The tracker here is the load balancing server.

two。 The distributed RPC middleware Hedwig:client asks zookeeper which server can execute the request; zookeeper returns an available server;client to communicate directly with service.

Zookeeper is a load balancing framework in distributed systems, an open source implementation of Google's chubby, and an important component of Hadoop and Hbase.

3. Nginx is also a load balancing server for distributed web servers.

Load balancing scheduling algorithm

1. Polling

In this way, all servers marked into the virtual service should have similar resource capacity and similarly loaded applications.

two。 Weighted round robin (Weighted Round Robin)

To solve the shortcomings of polling, the weights are allocated to each server according to resources and capabilities in advance, and the incoming requests are assigned to the servers in the cluster according to the order, weight and order.

3. Minimum number of connections

Neither of the above can be determined that the system cannot recognize how many connections are maintained at a given time. Due to the different processing time of different connections, it may occur that fewer connections are processed on server A than on B, but An is overloaded because the user on A has opened the connection for longer.

This potential problem can be avoided by the "minimum number of connections" algorithm, where client requests are allocated according to the number of connections currently open on each machine, that is, the server with the least number of active connections automatically receives the next incoming request.

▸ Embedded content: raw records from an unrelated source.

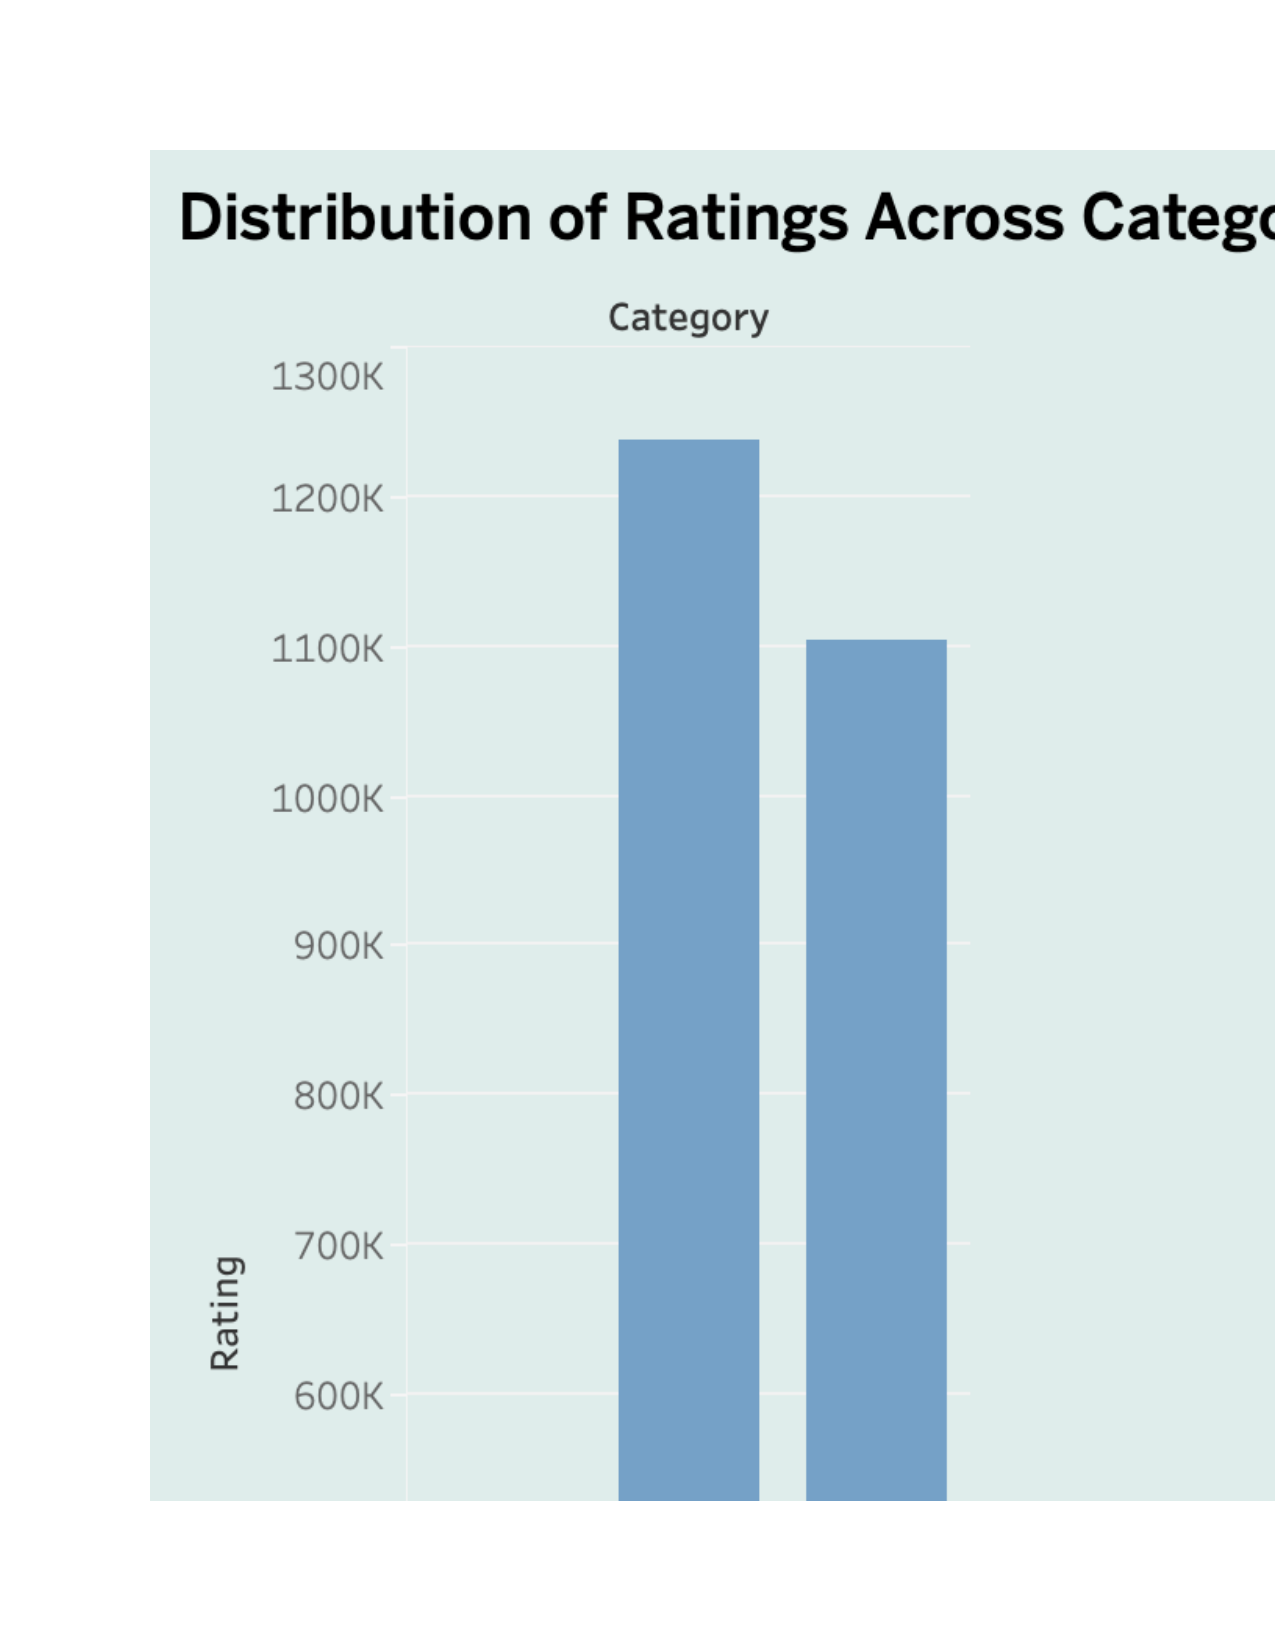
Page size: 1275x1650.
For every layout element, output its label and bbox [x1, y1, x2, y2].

picture [150, 150, 1275, 1501]
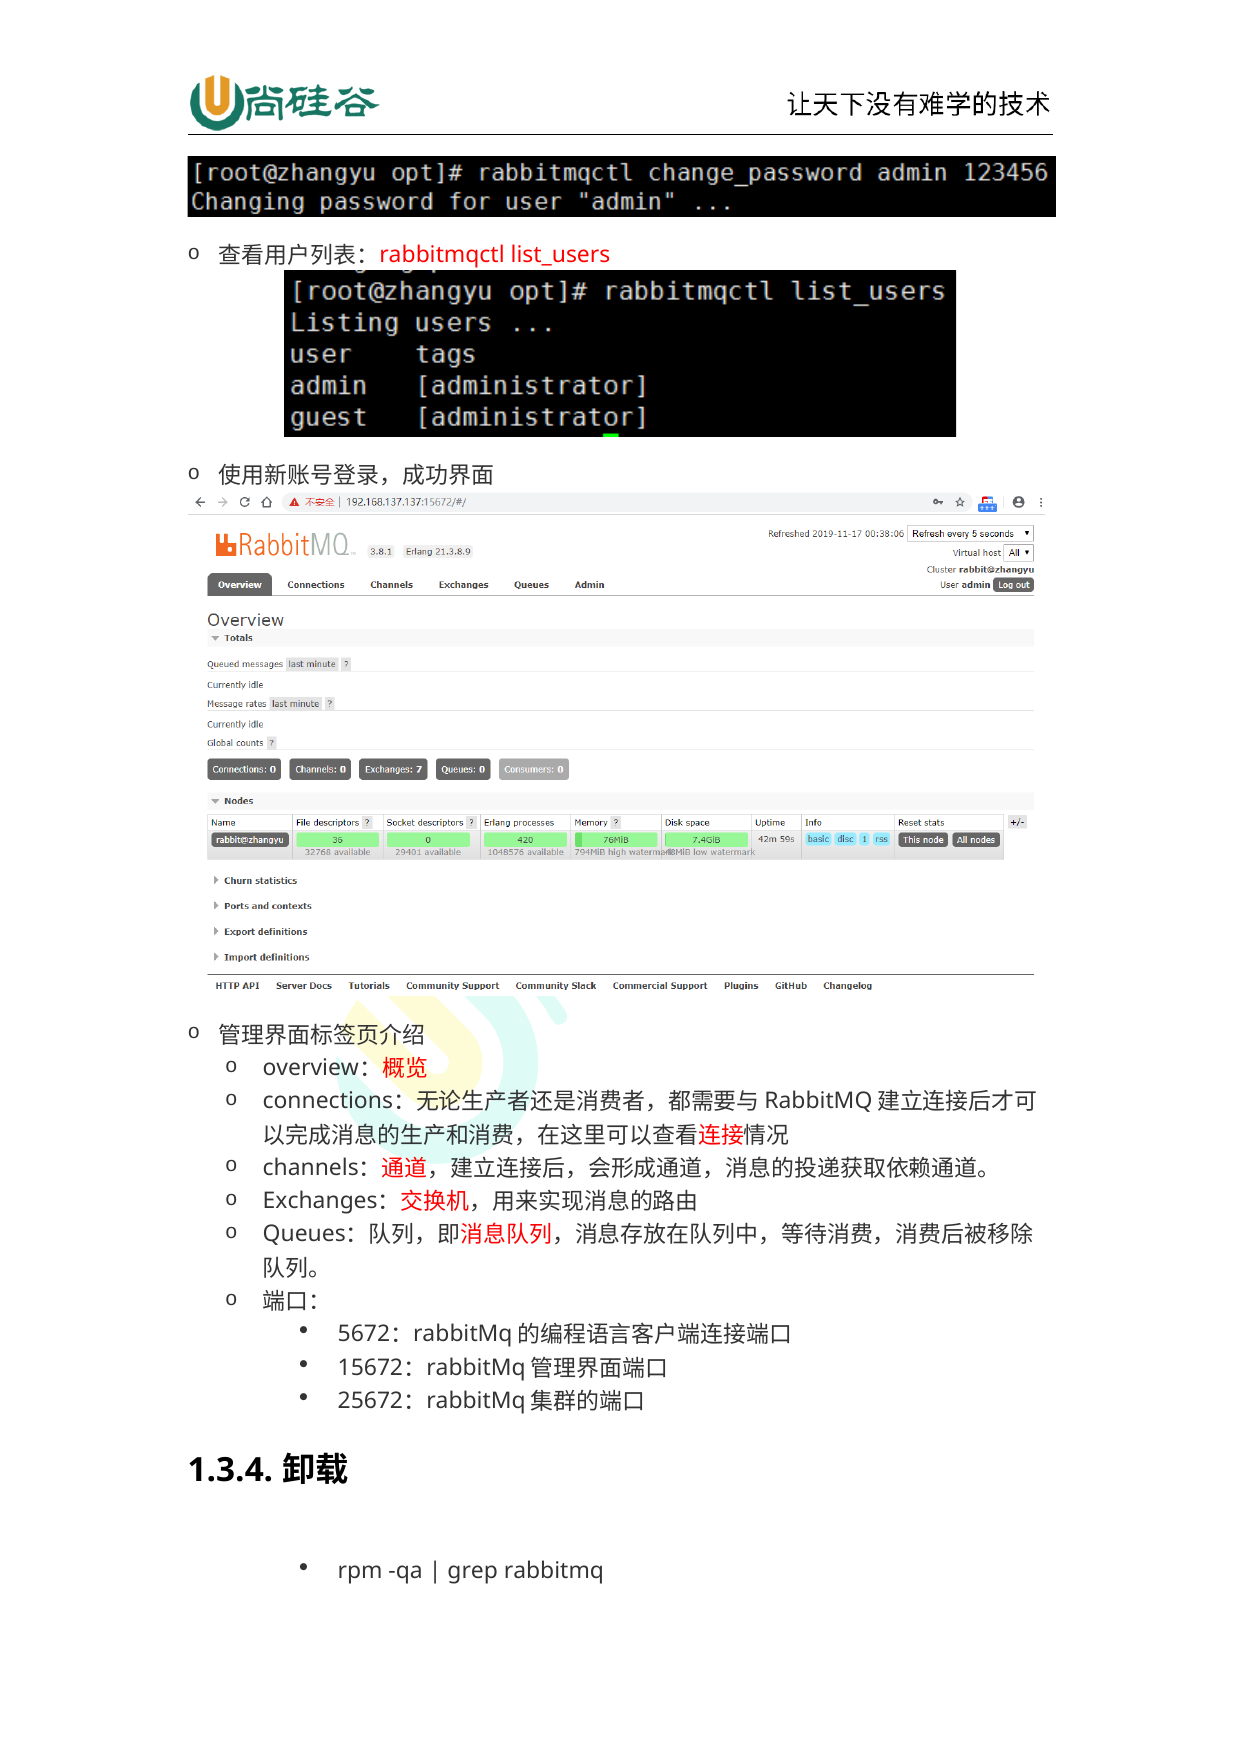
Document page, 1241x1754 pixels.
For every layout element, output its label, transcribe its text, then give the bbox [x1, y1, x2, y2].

list 25672：rabbitMq集群的端口 [300, 1383, 1053, 1416]
list channels：通道，建立连接后，会形成通道，消息的投递获取依赖通道。 [225, 1150, 1053, 1183]
list Exchanges：交换机，用来实现消息的路由 [225, 1183, 1053, 1216]
list Queues：队列，即消息队列，消息存放在队列中，等待消费，消费后被移除队列。 [225, 1216, 1053, 1283]
list overview：概览 [225, 1050, 1053, 1083]
picture [187, 73, 1053, 132]
list 查看用户列表：rabbitmqctl list_users [187, 237, 1053, 271]
list 5672：rabbitMq的编程语言客户端连接端口 [300, 1316, 1053, 1349]
picture [284, 270, 957, 437]
list rpm -qa | grep rabbitmq [300, 1554, 1053, 1585]
subtitle 1.3.4. 卸载 [187, 1443, 1053, 1492]
list 15672：rabbitMq管理界面端口 [300, 1349, 1053, 1383]
list 端口： [225, 1283, 1053, 1316]
picture [187, 156, 1056, 217]
picture [187, 490, 1046, 996]
list connections：无论生产者还是消费者，都需要与RabbitMQ建立连接后才可以完成消息的生产和消费，在这里可以查看连接情况 [225, 1083, 1053, 1150]
list 管理界面标签页介绍 [187, 1017, 1053, 1050]
list 使用新账号登录，成功界面 [187, 457, 1053, 490]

Like simple polling, each server needs to have similar resource capacity and applications with similar load; it should be noted that in a configuration environment with low flow rate, the traffic of each server is not the same, and the first server will be taken into account.

4. Weighted least connection

If the server resource capacity varies, then weighted minimum connections is more appropriate. This allocation combines the advantages of both connection and weight, and in most cases, it is a fairly fair algorithm.

Again, this approach requires the same attention as the minimum number of connections.

5. Minimum number of connections slow start time

For modes 3 and 4, when a node is added to the cluster, it can be configured with a time period during which the number of connections is limited and increases slowly, which provides an "excessive time" for the server.

6. Source IP hash

By generating the hash value of the source IP, and using this hash value to find the correct real server, it means that for the request of the same host, the corresponding server is always the same, but this way will lead to server load imbalance.

Welcome to subscribe "Shulou Technology Information " to get latest news, interesting things and hot topics in the IT industry, and controls the hottest and latest Internet news, technology news and IT industry trends.

*The comments in the above article only represent the author's personal views and do not represent the views and positions of this website. If you have more insights, please feel free to contribute and share.